Keypoint coordinate data:
*** Block opens ***

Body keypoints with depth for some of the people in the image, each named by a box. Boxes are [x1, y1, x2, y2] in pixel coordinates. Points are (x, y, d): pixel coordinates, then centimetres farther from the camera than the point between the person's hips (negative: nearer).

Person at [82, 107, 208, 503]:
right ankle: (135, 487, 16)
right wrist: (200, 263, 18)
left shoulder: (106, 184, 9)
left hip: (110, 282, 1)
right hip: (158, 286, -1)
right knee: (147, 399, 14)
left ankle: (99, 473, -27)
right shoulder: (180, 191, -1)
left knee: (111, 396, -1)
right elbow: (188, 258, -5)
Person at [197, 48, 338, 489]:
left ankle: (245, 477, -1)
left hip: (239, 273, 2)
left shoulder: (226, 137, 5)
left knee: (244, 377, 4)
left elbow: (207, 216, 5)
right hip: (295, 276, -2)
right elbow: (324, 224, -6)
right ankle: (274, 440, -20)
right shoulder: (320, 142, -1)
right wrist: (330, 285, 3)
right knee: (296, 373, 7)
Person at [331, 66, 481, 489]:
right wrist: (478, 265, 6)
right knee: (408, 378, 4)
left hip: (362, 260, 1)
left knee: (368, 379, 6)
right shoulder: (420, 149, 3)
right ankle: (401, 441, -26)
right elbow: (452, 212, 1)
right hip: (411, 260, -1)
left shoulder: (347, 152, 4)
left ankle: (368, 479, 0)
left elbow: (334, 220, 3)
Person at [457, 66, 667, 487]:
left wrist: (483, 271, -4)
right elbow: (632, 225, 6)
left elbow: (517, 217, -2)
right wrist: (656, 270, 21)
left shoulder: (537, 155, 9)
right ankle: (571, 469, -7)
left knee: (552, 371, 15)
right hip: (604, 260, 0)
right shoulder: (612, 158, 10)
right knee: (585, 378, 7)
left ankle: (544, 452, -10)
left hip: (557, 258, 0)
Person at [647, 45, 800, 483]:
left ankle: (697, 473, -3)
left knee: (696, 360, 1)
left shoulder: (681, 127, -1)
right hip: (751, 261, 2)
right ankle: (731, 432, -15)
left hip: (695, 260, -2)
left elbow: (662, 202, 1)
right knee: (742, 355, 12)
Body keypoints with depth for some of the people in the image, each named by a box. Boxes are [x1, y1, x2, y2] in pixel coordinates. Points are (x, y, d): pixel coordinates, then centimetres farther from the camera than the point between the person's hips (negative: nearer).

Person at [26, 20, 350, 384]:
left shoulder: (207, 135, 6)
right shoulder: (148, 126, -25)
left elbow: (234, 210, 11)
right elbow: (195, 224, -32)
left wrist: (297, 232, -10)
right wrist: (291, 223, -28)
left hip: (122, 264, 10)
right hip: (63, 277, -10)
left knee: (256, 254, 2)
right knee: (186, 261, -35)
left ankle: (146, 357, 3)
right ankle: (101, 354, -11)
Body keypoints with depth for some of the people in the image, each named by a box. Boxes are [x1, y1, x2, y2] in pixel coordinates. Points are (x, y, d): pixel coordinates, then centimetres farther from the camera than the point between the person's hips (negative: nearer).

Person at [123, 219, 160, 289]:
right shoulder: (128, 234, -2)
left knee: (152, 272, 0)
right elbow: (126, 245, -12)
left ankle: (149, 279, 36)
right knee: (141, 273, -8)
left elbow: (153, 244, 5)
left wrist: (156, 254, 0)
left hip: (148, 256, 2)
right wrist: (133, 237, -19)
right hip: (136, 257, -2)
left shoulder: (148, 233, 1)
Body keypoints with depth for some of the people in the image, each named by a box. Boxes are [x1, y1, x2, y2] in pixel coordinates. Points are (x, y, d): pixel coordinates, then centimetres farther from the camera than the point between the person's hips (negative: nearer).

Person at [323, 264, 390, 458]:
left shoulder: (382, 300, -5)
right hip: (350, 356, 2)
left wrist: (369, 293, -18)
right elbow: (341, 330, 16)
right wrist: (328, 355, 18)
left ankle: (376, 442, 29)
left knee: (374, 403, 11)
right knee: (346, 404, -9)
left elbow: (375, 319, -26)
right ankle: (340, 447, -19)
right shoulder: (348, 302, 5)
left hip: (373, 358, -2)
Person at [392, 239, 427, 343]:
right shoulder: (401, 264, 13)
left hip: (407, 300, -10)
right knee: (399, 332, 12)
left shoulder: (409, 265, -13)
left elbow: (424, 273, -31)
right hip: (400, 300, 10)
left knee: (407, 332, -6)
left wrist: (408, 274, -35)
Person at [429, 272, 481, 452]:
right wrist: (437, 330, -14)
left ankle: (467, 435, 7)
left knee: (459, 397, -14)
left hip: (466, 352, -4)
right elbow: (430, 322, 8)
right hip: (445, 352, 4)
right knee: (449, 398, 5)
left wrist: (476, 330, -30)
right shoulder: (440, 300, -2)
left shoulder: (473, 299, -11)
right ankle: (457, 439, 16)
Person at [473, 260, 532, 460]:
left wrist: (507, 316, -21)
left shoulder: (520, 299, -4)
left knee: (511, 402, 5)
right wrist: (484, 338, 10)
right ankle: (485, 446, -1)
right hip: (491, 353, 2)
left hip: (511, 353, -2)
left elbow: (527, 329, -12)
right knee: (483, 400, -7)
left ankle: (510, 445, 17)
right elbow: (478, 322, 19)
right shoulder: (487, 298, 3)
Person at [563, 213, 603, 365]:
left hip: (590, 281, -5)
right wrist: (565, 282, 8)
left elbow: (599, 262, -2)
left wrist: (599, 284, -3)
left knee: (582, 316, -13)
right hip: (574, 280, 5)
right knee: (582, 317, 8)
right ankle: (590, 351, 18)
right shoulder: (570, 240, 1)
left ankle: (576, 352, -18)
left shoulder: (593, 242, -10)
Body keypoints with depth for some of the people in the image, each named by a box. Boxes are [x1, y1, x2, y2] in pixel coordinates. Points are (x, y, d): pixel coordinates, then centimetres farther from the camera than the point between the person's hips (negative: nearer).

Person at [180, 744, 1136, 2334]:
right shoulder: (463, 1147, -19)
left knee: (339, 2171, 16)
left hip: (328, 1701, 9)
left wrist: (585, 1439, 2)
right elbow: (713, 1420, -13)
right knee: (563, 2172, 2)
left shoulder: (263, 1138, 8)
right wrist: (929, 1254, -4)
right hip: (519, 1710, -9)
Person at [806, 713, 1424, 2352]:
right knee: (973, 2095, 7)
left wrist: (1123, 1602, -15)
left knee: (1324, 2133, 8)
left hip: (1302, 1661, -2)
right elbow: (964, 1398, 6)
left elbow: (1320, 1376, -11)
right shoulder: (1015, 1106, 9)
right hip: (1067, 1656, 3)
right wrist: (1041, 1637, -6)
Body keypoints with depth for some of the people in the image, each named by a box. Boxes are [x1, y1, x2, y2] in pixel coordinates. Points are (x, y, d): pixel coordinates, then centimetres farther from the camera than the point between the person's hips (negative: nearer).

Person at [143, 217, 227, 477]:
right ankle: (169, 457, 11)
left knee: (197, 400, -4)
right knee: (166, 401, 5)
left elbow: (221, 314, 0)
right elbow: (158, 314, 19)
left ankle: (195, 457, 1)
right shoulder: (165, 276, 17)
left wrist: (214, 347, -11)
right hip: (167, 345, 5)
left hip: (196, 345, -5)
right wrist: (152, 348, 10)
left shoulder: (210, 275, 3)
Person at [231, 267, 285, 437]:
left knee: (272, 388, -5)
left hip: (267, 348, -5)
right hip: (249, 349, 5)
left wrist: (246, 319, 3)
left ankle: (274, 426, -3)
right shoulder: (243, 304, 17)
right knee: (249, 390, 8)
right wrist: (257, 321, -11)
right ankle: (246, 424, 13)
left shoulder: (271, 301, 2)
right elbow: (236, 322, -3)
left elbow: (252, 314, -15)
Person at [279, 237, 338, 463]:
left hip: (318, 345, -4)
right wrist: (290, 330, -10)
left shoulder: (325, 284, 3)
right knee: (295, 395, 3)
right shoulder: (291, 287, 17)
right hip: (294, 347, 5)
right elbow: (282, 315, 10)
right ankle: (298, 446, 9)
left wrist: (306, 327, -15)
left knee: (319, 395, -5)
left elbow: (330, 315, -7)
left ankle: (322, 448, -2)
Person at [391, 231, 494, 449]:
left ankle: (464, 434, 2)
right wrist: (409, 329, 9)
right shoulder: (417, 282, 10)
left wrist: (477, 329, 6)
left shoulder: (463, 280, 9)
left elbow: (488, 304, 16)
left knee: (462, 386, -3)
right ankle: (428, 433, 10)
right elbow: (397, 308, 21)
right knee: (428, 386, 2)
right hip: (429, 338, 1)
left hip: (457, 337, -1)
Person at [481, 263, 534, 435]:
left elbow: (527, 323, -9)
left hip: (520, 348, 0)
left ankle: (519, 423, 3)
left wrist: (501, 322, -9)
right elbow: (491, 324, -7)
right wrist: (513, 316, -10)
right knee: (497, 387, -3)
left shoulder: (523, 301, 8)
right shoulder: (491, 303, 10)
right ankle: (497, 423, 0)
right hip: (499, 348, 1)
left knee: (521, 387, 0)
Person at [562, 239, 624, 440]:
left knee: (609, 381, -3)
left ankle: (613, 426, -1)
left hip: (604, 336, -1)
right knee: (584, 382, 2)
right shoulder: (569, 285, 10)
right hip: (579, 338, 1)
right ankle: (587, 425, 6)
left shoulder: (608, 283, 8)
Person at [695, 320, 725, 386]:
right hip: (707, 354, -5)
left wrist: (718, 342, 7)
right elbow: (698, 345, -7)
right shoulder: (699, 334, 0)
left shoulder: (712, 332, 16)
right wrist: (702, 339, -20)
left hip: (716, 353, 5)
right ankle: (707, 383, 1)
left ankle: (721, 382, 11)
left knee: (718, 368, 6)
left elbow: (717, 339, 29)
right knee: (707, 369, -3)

*** Block closes ***

WORK TO COMPLETE.
Copy the lines above verbatim, everything from the line containing "right elbow: (188, 258, -5)" down to the line containing "right ankle: (401, 441, -26)", both included.

RESULT OF THE TASK.
right elbow: (188, 258, -5)
Person at [197, 48, 338, 489]:
left ankle: (245, 477, -1)
left hip: (239, 273, 2)
left shoulder: (226, 137, 5)
left knee: (244, 377, 4)
left elbow: (207, 216, 5)
right hip: (295, 276, -2)
right elbow: (324, 224, -6)
right ankle: (274, 440, -20)
right shoulder: (320, 142, -1)
right wrist: (330, 285, 3)
right knee: (296, 373, 7)
Person at [331, 66, 481, 489]:
right wrist: (478, 265, 6)
right knee: (408, 378, 4)
left hip: (362, 260, 1)
left knee: (368, 379, 6)
right shoulder: (420, 149, 3)
right ankle: (401, 441, -26)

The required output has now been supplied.